Moreover, according to the method of the present invention, the obtained metal composite sheet has extremely high peel strength and is therefore highly durable, and can be effectively used for various purposes, unlike conventional sheets. There is no need to strictly control the degree of crosslinking of a pre-produced water-crosslinkable polyethylene resin film in order to improve adhesiveness, and the metal composite sheet can be manufactured easily.

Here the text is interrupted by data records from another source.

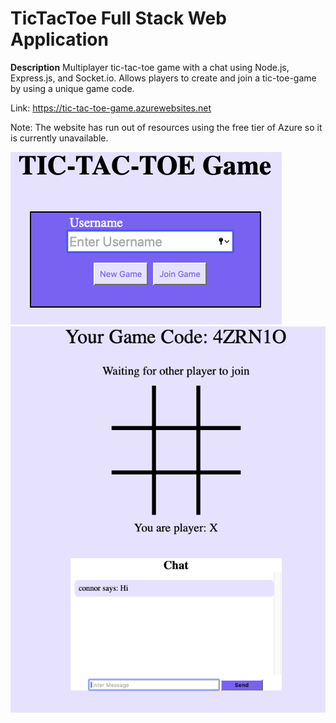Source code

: # TicTacToe Full Stack Web Application

**Description**
Multiplayer tic-tac-toe game with a chat using Node.js, Express.js, and Socket.io. Allows players to create and join a tic-toe-game by using a unique game code.

Link: https://tic-tac-toe-game.azurewebsites.net

Note: The website has run out of resources using the free tier of Azure so it is currently unavailable.


![Alt text](AppDemo1.png?raw=true "Landing Page")
![Alt text](AppDemo2.png?raw=true "Game Page")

[Brief explanation of the drawing]

1 to 3 are partially enlarged vertical cross-sectional views illustrating a metal composite sheet produced by the method of the present invention. 1, 2...Metal sheet, 3...Crosslinked polyethylene resin layer, 4...Polyethylene resin sheet.

Claims (1)

[Claims] 1. A method for producing a metal composite sheet consisting of two metal sheets mutually bonded via a crosslinked polyethylene resin layer, the method comprising: a water-crosslinkable polyethylene resin containing a hydrolyzable organic silane; A water-crosslinkable polyethylene resin powder with a particle size of 0.3 to 0.8 mm is made by crushing the pellets, and 0.05 to 0.05 parts by weight is added to this water-crosslinkable polyethylene resin powder per 100 parts by weight of the powder.

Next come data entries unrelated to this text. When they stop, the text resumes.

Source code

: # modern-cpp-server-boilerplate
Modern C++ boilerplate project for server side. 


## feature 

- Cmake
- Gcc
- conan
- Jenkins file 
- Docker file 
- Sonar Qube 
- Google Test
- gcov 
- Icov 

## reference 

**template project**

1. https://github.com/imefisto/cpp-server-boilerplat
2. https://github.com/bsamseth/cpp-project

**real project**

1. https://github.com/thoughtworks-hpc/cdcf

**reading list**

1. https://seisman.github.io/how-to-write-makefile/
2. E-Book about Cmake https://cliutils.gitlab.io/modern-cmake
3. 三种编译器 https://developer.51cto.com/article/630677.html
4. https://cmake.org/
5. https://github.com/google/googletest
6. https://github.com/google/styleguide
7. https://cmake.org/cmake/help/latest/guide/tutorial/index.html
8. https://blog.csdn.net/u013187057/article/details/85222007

Add 10 parts by weight of silanol condensation catalyst and 2.5 to 10 parts by weight of water to make a powder or slurry formulation, and apply the above formulation to the surface of a metal sheet.

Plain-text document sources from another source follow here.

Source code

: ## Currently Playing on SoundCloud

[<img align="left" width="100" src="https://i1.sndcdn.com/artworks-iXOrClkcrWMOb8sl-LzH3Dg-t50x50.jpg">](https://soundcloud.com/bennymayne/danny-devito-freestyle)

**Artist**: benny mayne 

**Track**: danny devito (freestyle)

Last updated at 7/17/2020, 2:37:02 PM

After forming a layer of the compound by spraying or coating at a rate of 50 to 1000 g/ ^m2 , another metal sheet is superimposed on the surface of this layer of the compound, and the laminate is heated and pressurized. A method for manufacturing a metal composite sheet, characterized by: 2. A method for producing a metal composite sheet consisting of a metal sheet and a polyethylene resin sheet that are bonded to each other via a crosslinked polyethylene resin layer, the method comprising pulverizing pellets of water-crosslinkable polyethylene resin containing hydrolyzable organic silane. , particle size 0.3~0.8mm
A water-crosslinkable polyethylene resin powder is prepared, and 0.05 to 10 parts by weight of a silanol condensation catalyst and 2.5 to 10 parts by weight of water are added to the water-crosslinkable polyethylene resin powder based on 100 parts by weight of the powder. , a powder or slurry formulation is prepared, and the above formulation is sprayed or applied onto the surface of a metal sheet at a rate of 50 to 1000 g/m ² to form a layer of the formulation, and then a layer of this formulation is formed. A method for producing a metal composite sheet, which comprises laminating a polyethylene resin sheet on the surface of the metal composite sheet, and heating and pressing the laminate. 3. A method for producing a metal composite sheet consisting of a metal sheet, a polyethylene resin sheet, and a metal sheet sequentially bonded via crosslinked polyethylene resin layers, the method comprising: forming pellets of a water-crosslinkable polyethylene resin containing a hydrolyzable organic silane; is pulverized to produce a water-crosslinkable polyethylene resin powder with a particle size of 0.3 to 0.8 mm, and to this water-crosslinkable polyethylene resin powder, 0.05 to 10 parts by weight of a silanol condensation catalyst and 2.5 parts by weight per 100 parts by weight of the powder are added. ~10 parts by weight of water to make a powder or slurry formulation, and apply 50~10 parts of the above formulation on the surface of a metal sheet.
After spraying or coating at a rate of 1000 g/m ² to form a layer of the compound, a polyethylene resin sheet is superimposed on the surface of the layer of this compound, and a layer of the above compound is further placed on the surface of this polyethylene resin sheet. After forming 1, on the surface of the layer of this formulation,
A method for producing a metal composite sheet, which is characterized by stacking two metal sheets on top of each other and heating and pressing the laminate.